You could call this style One-Way Auditing. When the pc is given his orders, after that it’s all from the pc to the auditor, and all involved with carrying out that auditing instruction. When the auditor is assessing it is all from the auditor to the pc. Only when the assessment action hits a snag like a PTP is there any other auditing style used.
This is a very extreme auditing style. It is straightforward — direct.
But when needful, as in any Level, the styles learned below it are often also employed, but never in the actual actions of getting CT Clearing and Assessment done.
(Note: Level V would be the same style as VI below.)
So far, we have dealt with simple actions.
Now we have an auditor handling a meter and a pc who Itsa’s and Cognites and gets PTPs and ARC Breaks and Line Charges and Cognites and who finds Items and lists and who must be handled, handled, handled all the way.
As auditing TA for a 2½ hour session can go to 79 or 125 divisions (compared to 10 or 15 for the lowest level), the pace of the session is greater. It is this pace that makes perfect ability at each lower level vital when they combine into All Style. For each is now faster.
So, we learn All Style by learning each of the lower styles well, and then observe and apply the style needed every time it is needed, shifting styles as often as once every minute!
The best way to learn All Style is to become expert at each lower style so that one does the style correct for the situation each time the situation requiring that style occurs.
It is less rough than it looks. But it is also very demanding.
Use the wrong style on a situation and you’ve had it. ARC Break! No progress!
Example: Right in the middle of an assessment the needle gets dirty. The auditor can’t continue — or shouldn’t. The auditor, in Direct Style, looks up to see a-puzzled frown. The auditor has to shift to Guiding Style to find out what ails the pc (who probably doesn’t really know), then to Listen Style while the pc cognites on a chronic PTP that just emerged and bothered the pc, then to Direct Style to finish the Assessment that was in progress.
The only way an auditor can get confused by All Style is by not being good at one of the lower level styles.
Careful inspection will show where the student using All Style is slipping.
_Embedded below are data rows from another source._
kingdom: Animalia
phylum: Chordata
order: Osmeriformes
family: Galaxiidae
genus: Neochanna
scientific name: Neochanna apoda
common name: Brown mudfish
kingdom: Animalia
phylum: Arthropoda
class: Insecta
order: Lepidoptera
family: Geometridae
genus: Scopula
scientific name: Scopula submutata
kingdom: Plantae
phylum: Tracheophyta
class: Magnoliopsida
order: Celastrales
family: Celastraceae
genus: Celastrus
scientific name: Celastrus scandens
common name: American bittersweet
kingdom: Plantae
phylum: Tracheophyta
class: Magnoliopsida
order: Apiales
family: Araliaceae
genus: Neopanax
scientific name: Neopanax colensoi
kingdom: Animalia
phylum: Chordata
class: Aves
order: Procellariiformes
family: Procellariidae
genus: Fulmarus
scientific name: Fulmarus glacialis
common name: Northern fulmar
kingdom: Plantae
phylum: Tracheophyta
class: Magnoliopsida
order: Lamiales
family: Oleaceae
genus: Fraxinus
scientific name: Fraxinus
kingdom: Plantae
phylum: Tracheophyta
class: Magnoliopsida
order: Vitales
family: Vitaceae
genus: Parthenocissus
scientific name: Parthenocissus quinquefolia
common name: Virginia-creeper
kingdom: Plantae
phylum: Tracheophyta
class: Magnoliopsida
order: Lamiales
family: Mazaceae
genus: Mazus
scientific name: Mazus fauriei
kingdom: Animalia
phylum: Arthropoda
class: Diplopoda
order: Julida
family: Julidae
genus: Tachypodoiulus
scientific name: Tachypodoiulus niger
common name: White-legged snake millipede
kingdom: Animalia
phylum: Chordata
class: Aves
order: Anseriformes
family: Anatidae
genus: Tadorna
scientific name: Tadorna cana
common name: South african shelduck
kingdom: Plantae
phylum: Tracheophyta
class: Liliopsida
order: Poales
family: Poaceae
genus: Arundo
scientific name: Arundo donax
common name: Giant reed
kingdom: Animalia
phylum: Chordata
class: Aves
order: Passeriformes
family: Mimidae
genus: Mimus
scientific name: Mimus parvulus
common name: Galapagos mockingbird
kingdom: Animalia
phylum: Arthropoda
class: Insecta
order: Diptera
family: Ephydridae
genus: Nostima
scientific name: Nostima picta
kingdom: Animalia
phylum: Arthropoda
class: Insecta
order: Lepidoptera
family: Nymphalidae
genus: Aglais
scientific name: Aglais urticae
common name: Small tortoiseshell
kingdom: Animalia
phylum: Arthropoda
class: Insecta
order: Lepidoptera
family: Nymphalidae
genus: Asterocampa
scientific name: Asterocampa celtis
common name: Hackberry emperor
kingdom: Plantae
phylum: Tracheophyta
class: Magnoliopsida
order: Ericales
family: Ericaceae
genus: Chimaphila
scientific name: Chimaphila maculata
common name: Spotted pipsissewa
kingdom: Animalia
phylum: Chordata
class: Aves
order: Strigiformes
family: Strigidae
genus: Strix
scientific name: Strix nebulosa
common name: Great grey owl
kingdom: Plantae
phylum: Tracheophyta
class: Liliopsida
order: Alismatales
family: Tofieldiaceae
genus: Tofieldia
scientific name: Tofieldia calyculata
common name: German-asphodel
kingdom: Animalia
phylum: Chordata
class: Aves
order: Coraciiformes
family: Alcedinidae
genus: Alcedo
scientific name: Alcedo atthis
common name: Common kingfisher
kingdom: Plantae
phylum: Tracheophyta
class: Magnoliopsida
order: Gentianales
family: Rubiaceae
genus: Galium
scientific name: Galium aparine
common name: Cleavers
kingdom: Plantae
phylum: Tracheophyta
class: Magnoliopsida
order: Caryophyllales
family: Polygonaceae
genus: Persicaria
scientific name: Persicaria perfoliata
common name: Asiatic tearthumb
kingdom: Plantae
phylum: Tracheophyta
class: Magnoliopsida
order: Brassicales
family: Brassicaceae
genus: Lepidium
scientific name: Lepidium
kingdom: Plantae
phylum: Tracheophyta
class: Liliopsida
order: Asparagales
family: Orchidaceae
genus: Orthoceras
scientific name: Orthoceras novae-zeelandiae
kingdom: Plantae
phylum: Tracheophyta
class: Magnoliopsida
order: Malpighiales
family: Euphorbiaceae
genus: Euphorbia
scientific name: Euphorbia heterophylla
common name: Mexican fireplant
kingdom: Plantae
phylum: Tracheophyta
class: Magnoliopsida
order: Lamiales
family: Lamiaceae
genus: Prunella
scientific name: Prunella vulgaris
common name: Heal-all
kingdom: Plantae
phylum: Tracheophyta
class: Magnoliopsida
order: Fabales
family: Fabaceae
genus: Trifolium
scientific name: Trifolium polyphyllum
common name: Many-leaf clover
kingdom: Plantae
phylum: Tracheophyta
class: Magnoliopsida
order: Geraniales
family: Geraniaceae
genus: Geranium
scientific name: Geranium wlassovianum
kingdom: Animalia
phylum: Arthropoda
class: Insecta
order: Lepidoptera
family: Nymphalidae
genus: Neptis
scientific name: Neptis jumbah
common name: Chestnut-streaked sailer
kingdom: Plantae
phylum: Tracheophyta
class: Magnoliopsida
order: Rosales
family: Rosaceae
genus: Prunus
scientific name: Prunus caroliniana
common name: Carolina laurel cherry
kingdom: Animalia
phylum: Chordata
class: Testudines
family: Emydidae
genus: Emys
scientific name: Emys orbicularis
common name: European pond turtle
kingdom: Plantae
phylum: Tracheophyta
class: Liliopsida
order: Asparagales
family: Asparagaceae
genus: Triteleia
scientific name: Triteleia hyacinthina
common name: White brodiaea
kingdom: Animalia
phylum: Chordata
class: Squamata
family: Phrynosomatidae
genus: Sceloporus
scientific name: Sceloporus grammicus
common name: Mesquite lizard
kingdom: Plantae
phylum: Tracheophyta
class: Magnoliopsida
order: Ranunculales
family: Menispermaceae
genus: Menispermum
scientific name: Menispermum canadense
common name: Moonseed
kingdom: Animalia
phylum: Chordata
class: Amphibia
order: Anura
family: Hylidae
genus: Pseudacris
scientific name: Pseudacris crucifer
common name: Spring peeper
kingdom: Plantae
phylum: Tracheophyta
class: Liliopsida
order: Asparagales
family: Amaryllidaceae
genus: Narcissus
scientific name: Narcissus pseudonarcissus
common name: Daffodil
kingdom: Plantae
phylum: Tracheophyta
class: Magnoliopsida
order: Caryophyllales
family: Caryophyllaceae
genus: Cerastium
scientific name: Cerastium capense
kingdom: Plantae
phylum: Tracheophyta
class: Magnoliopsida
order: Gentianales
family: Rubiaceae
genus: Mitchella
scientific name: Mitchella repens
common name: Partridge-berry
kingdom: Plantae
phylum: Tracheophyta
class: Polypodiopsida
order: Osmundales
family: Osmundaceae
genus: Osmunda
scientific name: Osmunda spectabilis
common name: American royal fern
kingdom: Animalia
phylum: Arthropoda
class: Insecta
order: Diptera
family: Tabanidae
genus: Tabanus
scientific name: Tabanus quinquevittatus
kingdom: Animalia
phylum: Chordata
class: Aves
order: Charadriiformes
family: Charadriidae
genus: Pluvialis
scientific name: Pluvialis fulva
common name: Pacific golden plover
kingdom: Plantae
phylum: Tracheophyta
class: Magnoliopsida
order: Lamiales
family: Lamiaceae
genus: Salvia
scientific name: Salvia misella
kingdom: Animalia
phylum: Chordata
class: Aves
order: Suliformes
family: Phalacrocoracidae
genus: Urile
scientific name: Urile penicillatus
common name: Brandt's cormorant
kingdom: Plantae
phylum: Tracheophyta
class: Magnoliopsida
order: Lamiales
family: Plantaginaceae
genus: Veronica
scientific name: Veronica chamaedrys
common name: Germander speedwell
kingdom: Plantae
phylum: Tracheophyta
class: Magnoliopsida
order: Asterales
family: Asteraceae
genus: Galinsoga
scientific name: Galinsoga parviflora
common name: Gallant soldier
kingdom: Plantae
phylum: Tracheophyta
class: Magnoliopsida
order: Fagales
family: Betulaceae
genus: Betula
One then gets the student to review that style that was not well learned and practice it a bit.
So All Style, when poorly done, is very easy to remedy for it will be in error on one or more of the lower level styles. And as all these can be independently taught, the whole can be co-ordinated. All Style is hard to do only when one hasn’t mastered one of the lower level styles.
These are the important Styles of Auditing. There have been others but they are only variations of those given in this HCO Bulletin. Tone 40 Style is the most notable one missing. It remains as a practice style at Level One to teach fearless body handling and to teach one to get his command obeyed. It is no longer used in practice.
As it was necessary to have every result and every process for each Level to finalize Styles of Auditing, I left this until last and here it is.
Please note that none of these Styles violate the auditing comm cycle or the TRs.